*** Begin section ***

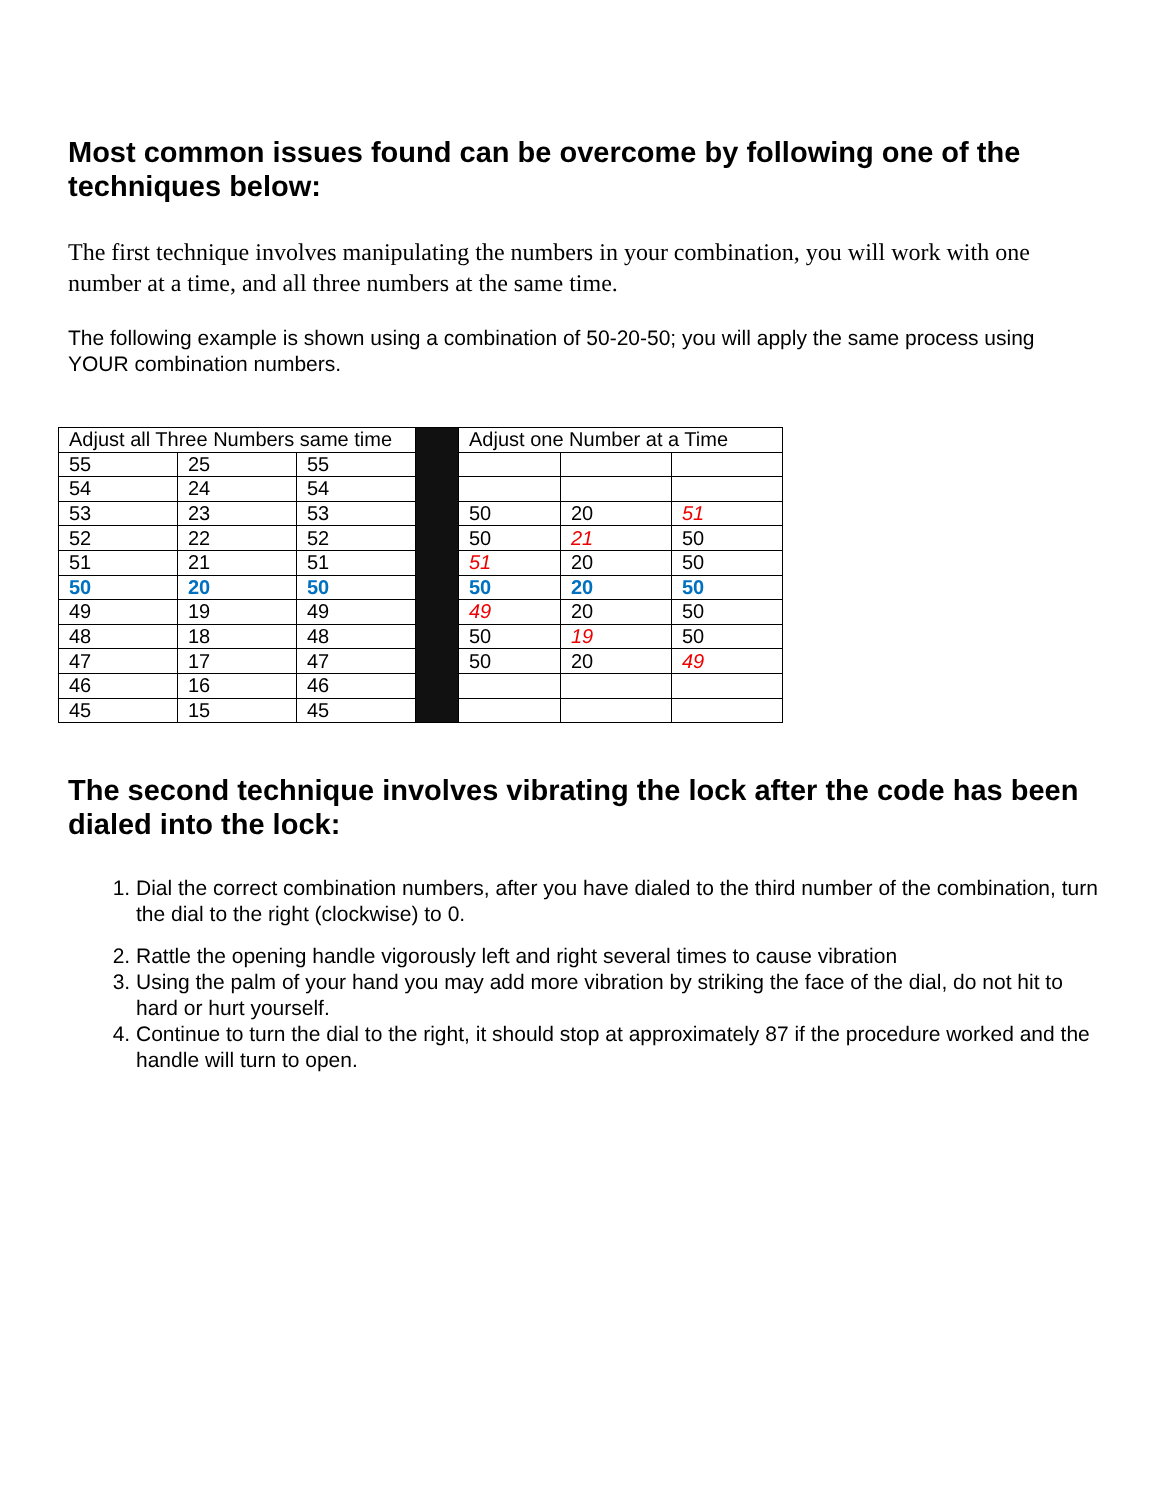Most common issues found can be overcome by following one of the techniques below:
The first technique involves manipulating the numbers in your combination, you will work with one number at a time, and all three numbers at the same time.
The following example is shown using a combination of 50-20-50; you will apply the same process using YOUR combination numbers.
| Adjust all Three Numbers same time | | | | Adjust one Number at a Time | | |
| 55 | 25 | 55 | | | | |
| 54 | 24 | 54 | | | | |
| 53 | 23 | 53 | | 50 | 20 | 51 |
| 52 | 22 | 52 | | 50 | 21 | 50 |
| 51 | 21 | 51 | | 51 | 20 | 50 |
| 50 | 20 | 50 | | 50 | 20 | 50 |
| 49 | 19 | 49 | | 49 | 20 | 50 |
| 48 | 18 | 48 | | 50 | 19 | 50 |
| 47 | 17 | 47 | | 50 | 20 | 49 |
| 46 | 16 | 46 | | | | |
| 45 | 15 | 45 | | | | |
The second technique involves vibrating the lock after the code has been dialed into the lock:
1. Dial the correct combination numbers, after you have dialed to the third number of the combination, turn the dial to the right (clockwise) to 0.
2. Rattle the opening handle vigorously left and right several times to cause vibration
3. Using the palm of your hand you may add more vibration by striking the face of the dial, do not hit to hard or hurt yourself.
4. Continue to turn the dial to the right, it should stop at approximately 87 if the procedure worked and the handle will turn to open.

*** End section ***

*What the task requires:* Restate word for word the lines of the data above, starting at the line containing "46 | 16 | 46" and ending at the line containing "2. Rattle the", both included, and nothing more.

*Result of the exercise:*
| 46 | 16 | 46 | | | | |
| 45 | 15 | 45 | | | | |
The second technique involves vibrating the lock after the code has been dialed into the lock:
1. Dial the correct combination numbers, after you have dialed to the third number of the combination, turn the dial to the right (clockwise) to 0.
2. Rattle the opening handle vigorously left and right several times to cause vibration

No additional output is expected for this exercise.